== JOBS ==
(1) In the excerpt about Moses, who says that Moses was the first wise man?
(2) From the excerpt about Moses, pull out the passage between "[ALEXANDER POLYHISTOR] 'But" and "temple in Heliopolis.", inclusive.

So much says Polyhistor on this subject.

CHAPTER XXVI

AND concerning Moses the same author again brings forward many things, which are worth hearing:

[ALEXANDER POLYHISTOR] 'But Eupolemus says that the first wise man was Moses, and that he was the first to teach the Jews letters, and from the Jews the Phoenicians received them, and from the Phoenicians the Greeks, and that Moses was the first to give written laws to the Jews.' 29

CHAPTER XXVII

'AND Artapanus says, in his book Concerning the Jews, that after the death of Abraham, and of his son Mempsasthenoth, and likewise of the king of Egypt, his son Palmanothes succeeded to the sovereignty.

'This king behaved badly to the Jews; and first he built Kessa, and founded the temple therein, and then built the temple in Heliopolis.

'He begat a daughter Merris, whom he betrothed to a certain Chenephres, king of the regions above Memphis (for there were at that time many kings in Egypt); and she being barren took a supposititious child from one of the Jews, and called him Mouses (Moses): but by the Greeks he was called, when grown to manhood, Musaeus.

(Collection entries)
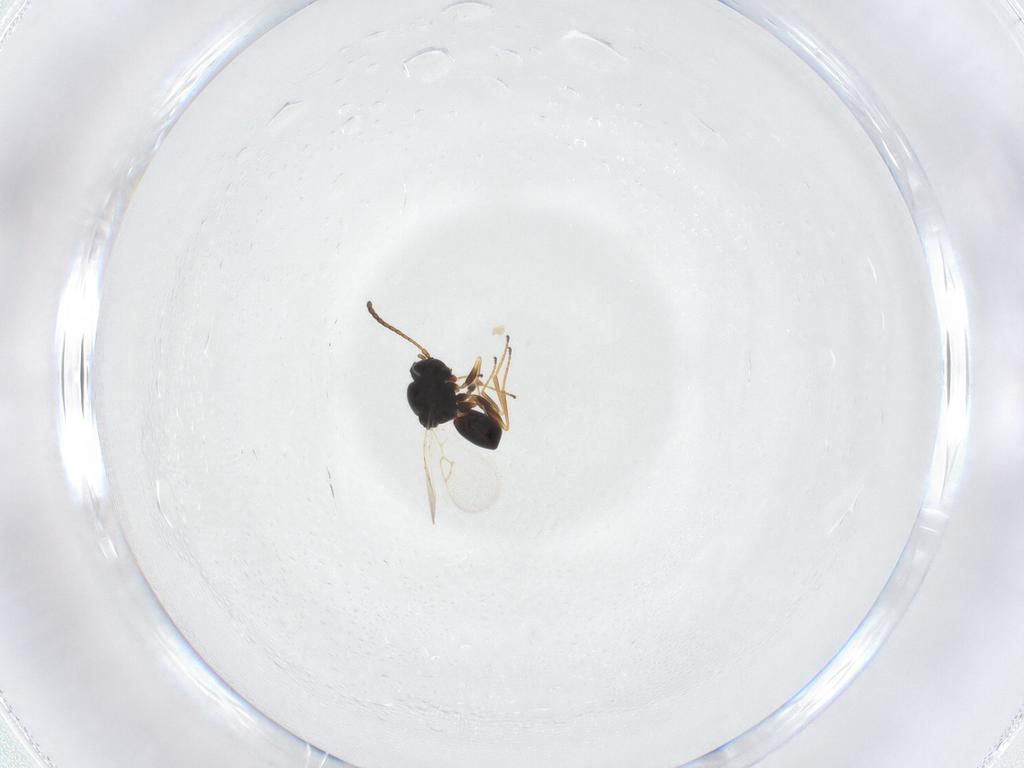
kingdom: Animalia
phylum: Arthropoda
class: Insecta
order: Hymenoptera
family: Figitidae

== THE SOLUTIONS ==
(1) Eupolemus

(2)
[ALEXANDER POLYHISTOR] 'But Eupolemus says that the first wise man was Moses, and that he was the first to teach the Jews letters, and from the Jews the Phoenicians received them, and from the Phoenicians the Greeks, and that Moses was the first to give written laws to the Jews.' 29

CHAPTER XXVII

'AND Artapanus says, in his book Concerning the Jews, that after the death of Abraham, and of his son Mempsasthenoth, and likewise of the king of Egypt, his son Palmanothes succeeded to the sovereignty.

'This king behaved badly to the Jews; and first he built Kessa, and founded the temple therein, and then built the temple in Heliopolis.